Correlation and clustered column plots helped me determine what songs characteristics are more present in the most popular songs.
spotify %>%
group_by(playlist_genre) %>%
summarise(
mean_popul = mean(track_popularity, na.rm = TRUE),
mean_liven = mean(liveness, na.rm = TRUE),
mean_speech = mean(speechiness, na.rm = TRUE),
mean_instr = mean(instrumentalness, na.rm = TRUE),
mean_acoust = mean(acousticness, na.rm = TRUE),
mean_loud = mean(loudness, na.rm = TRUE),
mean_danc = mean(danceability, na.rm = TRUE),
mean_energy = mean(energy, na.rm = TRUE),
mean_valence = mean(valence, na.rm = TRUE),
mean_durat = mean(duration_ms, na.rm = TRUE),
mean_mode = mean(mode, na.rm = TRUE),
mean_tempo = mean(tempo, na.rm = TRUE),
mean_key = mean(key, na.rm = TRUE))%>%
arrange(desc(mean_popul))
## # A tibble: 6 x 14
## playlist_genre mean_popul mean_liven mean_speech mean_instr mean_acoust
## <chr> <dbl> <dbl> <dbl> <dbl> <dbl>
## 1 pop 45.9 0.177 0.0742 0.0634 0.172
## 2 rap 41.8 0.191 0.197 0.0802 0.197
## 3 latin 41.4 0.182 0.100 0.0526 0.213
## 4 rock 39.7 0.205 0.0579 0.0664 0.147
## 5 r&b 35.9 0.176 0.116 0.0285 0.264
## 6 edm 30.7 0.214 0.0879 0.245 0.0769
## # ... with 8 more variables: mean_loud <dbl>, mean_danc <dbl>,
## # mean_energy <dbl>, mean_valence <dbl>, mean_durat <dbl>, mean_mode <dbl>,
## # mean_tempo <dbl>, mean_key <dbl>
# Focusing the analysis on top quartile of popularity (goal is to determine whether the most popular songs have common characteristics)

**Tasks to carry out**
1. Reproduce, word for word, the portion of the Spotify song analysis that begins with the words containing "## # A tibble: 6" and ends with "have common characteristics)".
2. Write the next part of the Spotify song analysis, picking up after its final line.

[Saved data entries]
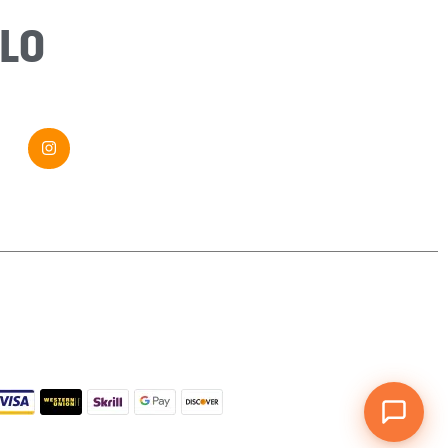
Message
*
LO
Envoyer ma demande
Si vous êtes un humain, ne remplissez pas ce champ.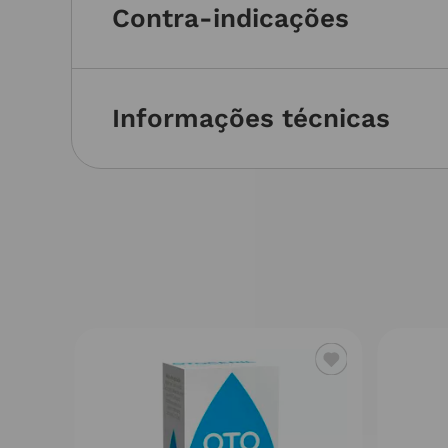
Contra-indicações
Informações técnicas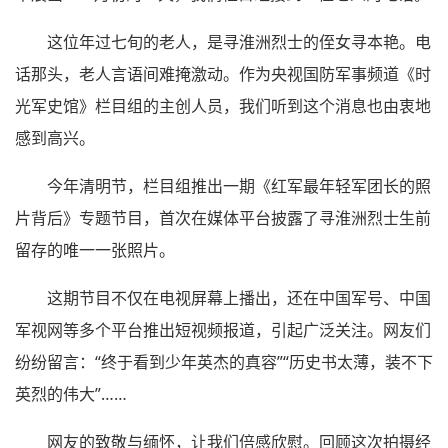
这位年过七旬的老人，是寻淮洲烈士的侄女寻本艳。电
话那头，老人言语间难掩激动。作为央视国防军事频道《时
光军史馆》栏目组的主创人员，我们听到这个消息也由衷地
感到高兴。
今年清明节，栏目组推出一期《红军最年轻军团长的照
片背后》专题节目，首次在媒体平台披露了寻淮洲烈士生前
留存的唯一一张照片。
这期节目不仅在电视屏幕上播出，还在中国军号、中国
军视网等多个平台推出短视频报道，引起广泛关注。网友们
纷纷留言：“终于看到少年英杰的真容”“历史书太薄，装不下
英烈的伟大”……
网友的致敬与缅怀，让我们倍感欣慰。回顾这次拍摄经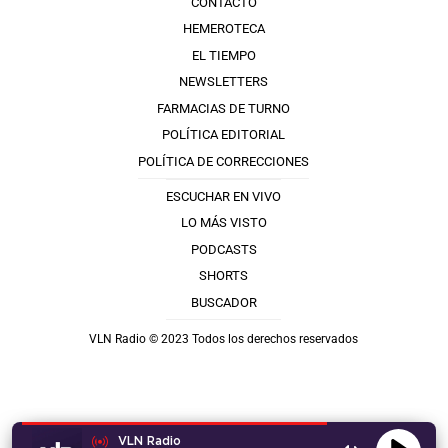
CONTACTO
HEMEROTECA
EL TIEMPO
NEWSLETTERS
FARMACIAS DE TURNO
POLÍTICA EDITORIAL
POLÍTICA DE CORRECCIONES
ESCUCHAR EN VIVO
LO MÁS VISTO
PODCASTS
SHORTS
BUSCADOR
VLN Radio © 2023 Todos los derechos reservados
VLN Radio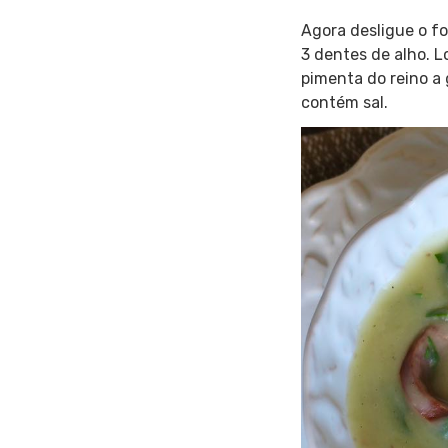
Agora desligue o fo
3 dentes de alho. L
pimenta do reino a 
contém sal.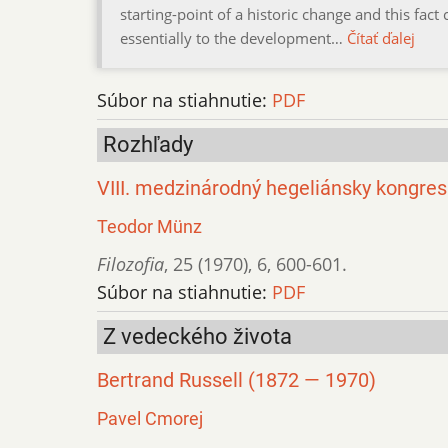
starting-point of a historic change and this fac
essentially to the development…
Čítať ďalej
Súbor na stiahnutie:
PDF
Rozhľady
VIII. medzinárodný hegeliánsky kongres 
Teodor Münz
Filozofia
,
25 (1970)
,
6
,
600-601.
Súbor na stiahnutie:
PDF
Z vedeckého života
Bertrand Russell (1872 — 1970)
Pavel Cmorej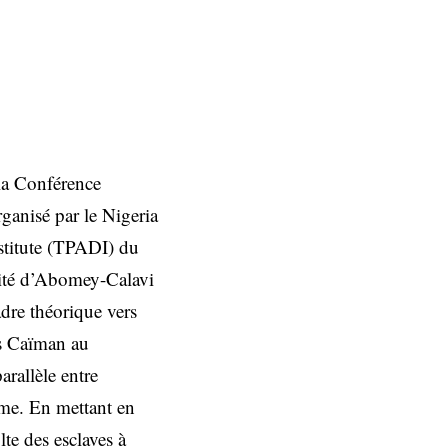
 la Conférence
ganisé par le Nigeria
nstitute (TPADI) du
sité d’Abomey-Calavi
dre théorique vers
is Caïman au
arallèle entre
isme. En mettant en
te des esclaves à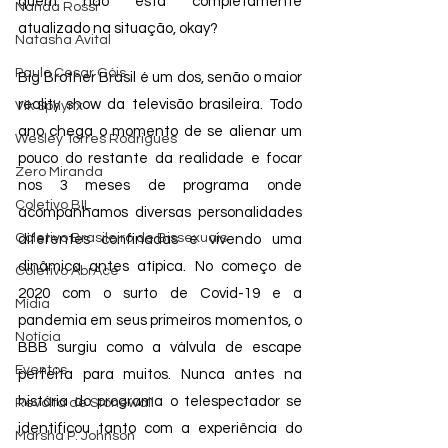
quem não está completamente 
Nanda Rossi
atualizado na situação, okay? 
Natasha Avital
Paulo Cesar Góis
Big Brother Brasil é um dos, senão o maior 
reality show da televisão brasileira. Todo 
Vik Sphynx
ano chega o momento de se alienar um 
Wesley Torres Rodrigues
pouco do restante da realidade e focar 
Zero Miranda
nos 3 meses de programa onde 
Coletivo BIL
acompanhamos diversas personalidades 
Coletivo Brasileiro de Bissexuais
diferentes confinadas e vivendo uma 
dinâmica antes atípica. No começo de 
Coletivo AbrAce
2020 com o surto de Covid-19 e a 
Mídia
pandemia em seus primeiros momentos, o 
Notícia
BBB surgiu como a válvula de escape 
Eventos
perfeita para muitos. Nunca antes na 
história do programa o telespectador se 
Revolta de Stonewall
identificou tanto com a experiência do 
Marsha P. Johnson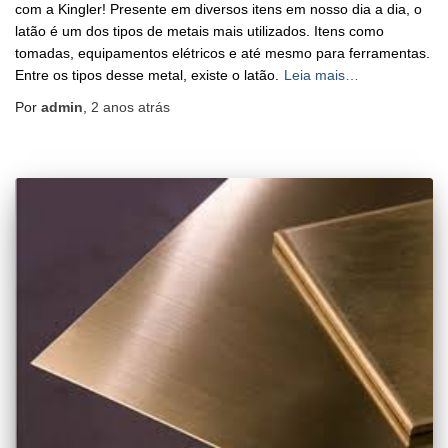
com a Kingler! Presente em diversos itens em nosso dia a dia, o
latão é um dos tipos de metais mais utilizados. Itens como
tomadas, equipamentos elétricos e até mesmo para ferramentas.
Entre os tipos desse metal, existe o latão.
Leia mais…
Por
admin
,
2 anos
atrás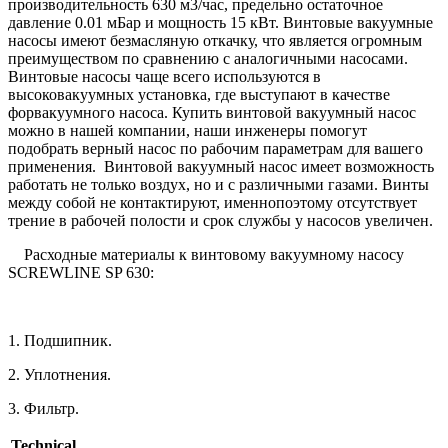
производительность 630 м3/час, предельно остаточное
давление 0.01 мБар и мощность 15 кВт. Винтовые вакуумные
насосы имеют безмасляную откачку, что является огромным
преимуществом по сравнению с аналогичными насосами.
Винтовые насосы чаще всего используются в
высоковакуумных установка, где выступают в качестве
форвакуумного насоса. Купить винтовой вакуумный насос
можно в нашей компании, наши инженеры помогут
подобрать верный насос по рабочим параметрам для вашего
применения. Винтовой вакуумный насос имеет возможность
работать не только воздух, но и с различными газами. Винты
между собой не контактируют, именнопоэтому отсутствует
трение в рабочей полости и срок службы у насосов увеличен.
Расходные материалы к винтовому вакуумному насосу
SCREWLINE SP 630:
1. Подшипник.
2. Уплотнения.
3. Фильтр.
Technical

**Per-task answers**
1.
## # A tibble: 6 x 14
## playlist_genre mean_popul mean_liven mean_speech mean_instr mean_acoust
## <chr> <dbl> <dbl> <dbl> <dbl> <dbl>
## 1 pop 45.9 0.177 0.0742 0.0634 0.172
## 2 rap 41.8 0.191 0.197 0.0802 0.197
## 3 latin 41.4 0.182 0.100 0.0526 0.213
## 4 rock 39.7 0.205 0.0579 0.0664 0.147
## 5 r&b 35.9 0.176 0.116 0.0285 0.264
## 6 edm 30.7 0.214 0.0879 0.245 0.0769
## # ... with 8 more variables: mean_loud <dbl>, mean_danc <dbl>,
## # mean_energy <dbl>, mean_valence <dbl>, mean_durat <dbl>, mean_mode <dbl>,
## # mean_tempo <dbl>, mean_key <dbl>
# Focusing the analysis on top quartile of popularity (goal is to determine whether the most popular songs have common characteristics)

2.
topqtpop <-
spotify %>%
filter(track_popularity > 58) %>%
arrange(desc(track_popularity))
str(topqtpop)
# Summarizing the characteristics for the top quantile most popular songs
t1 <- topqtpop %>%
group_by(playlist_genre) %>%
summarise(
mean_popul1 = mean(track_popularity, na.rm = TRUE),
mean_liven1 = mean(liveness, na.rm = TRUE),
mean_speech1 = mean(speechiness, na.rm = TRUE),
mean_instr1 = mean(instrumentalness, na.rm = TRUE),
mean_acoust1 = mean(acousticness, na.rm = TRUE),
mean_loud1 = mean(loudness, na.rm = TRUE),
mean_danc1 = mean(danceability, na.rm = TRUE),
mean_energy1 = mean(energy, na.rm = TRUE),
mean_valence1 = mean(valence, na.rm = TRUE),
mean_durat1 = mean(duration_ms, na.rm = TRUE),
mean_mode1 = mean(mode, na.rm = TRUE),
mean_tempo1 = mean(tempo, na.rm = TRUE),
mean_key1 = mean(key, na.rm = TRUE))%>%
arrange(desc(mean_popul1))
# Sort t1 by playlist_genre
t1 <- arrange(t1, playlist_genre)
# Focusing the analysis on bottom quartile of popularity (goal is to determine whether the least popular songs have common characteristics)
botqtpop <-
spotify %>%
filter(track_popularity < 21) %>%
arrange(desc(track_popularity))
str(botqtpop)
# Summarizing the characteristics for the bottom quantile least popular songs
b1 <- botqtpop %>%
group_by(playlist_genre) %>%
summarise(
mean_popul2 = mean(track_popularity, na.rm = TRUE),
mean_liven2 = mean(liveness, na.rm = TRUE),
mean_speech2 = mean(speechiness, na.rm = TRUE),
mean_instr2 = mean(instrumentalness, na.rm = TRUE),
mean_acoust2 = mean(acousticness, na.rm = TRUE),
mean_loud2 = mean(loudness, na.rm = TRUE),
mean_danc2 = mean(danceability, na.rm = TRUE),
mean_energy2 = mean(energy, na.rm = TRUE),
mean_valence2 = mean(valence, na.rm = TRUE),
mean_durat2 = mean(duration_ms, na.rm = TRUE),
mean_mode2 = mean(mode, na.rm = TRUE),
mean_tempo2 = mean(tempo, na.rm = TRUE),
mean_key2 = mean(key, na.rm = TRUE))%>%
arrange(desc(mean_popul2))
# Sort b1 by playlist_genre
b1 <- arrange(b1, playlist_genre)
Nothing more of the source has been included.